* [Extracted material]
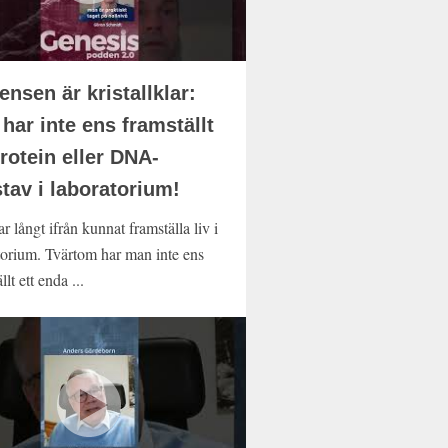
ensen är kristallklar:
har inte ens framställt
protein eller DNA-
tav i laboratorium!
 långt ifrån kunnat framställa liv i
torium. Tvärtom har man inte ens
llt ett enda ...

* [Assignment] From the listing above, copy all lines holding the word "inte".

* [Task response]
har inte ens framställt
torium. Tvärtom har man inte ens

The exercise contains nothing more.